Add the Entra soft delete action to retire accounts safely.
AD on-premise support
Need to provision to an on-premise Active Directory as well? See our dedicated guide on connecting BambooHR to Active Directory, or contact support at support@koppelhet.nl to request setup of the Joinly AD Agent.
Frequently asked questions
Does the BambooHR to Microsoft Entra ID connection work in real time?
It runs as a frequent sync that updates multiple times per day, so changes in BambooHR reach Entra ID quickly without waiting for a nightly batch.
Doesn't the BambooHR gallery app already do this?
No. The BambooHR app in the Entra gallery is SSO/SAML only, and BambooHR doesn't support inbound SCIM on any plan. Joinly adds the actual joiner, mover and leaver provisioning the gallery app can't do.
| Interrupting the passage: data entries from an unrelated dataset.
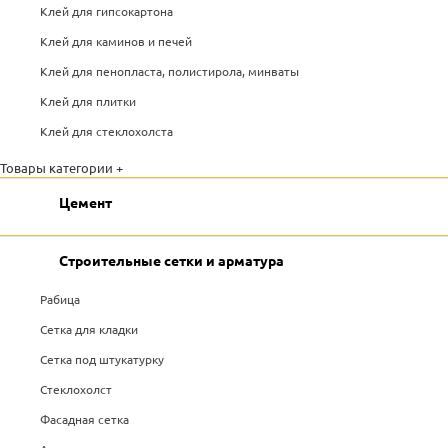
Клей для гипсокартона
Клей для каминов и печей
Клей для пенопласта, полистирола, минваты
Клей для плитки
Клей для стеклохолста
Товары категории +
Цемент
Строительные сетки и арматура
Рабица
Сетка для кладки
Сетка под штукатурку
Стеклохолст
Фасадная сетка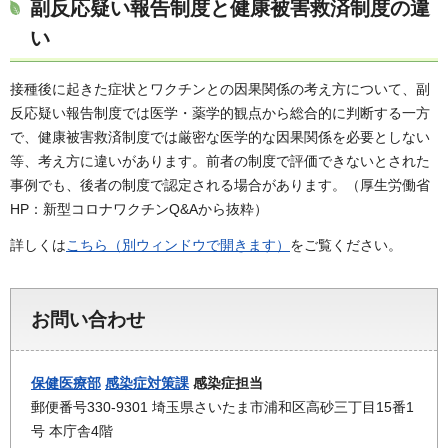
副反応疑い報告制度と健康被害救済制度の違
い
接種後に起きた症状とワクチンとの因果関係の考え方について、副
反応疑い報告制度では医学・薬学的観点から総合的に判断する一方
で、健康被害救済制度では厳密な医学的な因果関係を必要としない
等、考え方に違いがあります。前者の制度で評価できないとされた
事例でも、後者の制度で認定される場合があります。（厚生労働省
HP：新型コロナワクチンQ&Aから抜粋）
詳しくは
こちら（別ウィンドウで開きます）
をご覧ください。
お問い合わせ
保健医療部
感染症対策課
感染症担当
郵便番号330-9301 埼玉県さいたま市浦和区高砂三丁目15番1
号 本庁舎4階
How are future-dated hires handled?
Joinly reads the hireDate on the BambooHR record and times account creation to it, so access is ready on the start date rather than the moment HR saved the record.
Which attributes sync from BambooHR to Entra ID?
Name, work email / UPN, department, division, location, job title, supervisor, employment status, and hire and termination date. Custom BambooHR fields can be mapped by their numeric field ID via Liquid templates.
Do I need middleware or a script to connect BambooHR?
No. Joinly connects directly to the BambooHR REST API with an API key and handles the provisioning, role-to-group mapping and status handling, so there's no PowerShell or SCIM payload builder to maintain.
Does Joinly also support AD on-premise or hybrid provisioning?
Yes. Joinly has its own AD on-premise agent and also supports the native Microsoft Entra provisioning agent, so you can provision users to your on-premise AD environment as well. See the BambooHR to Active Directory guide.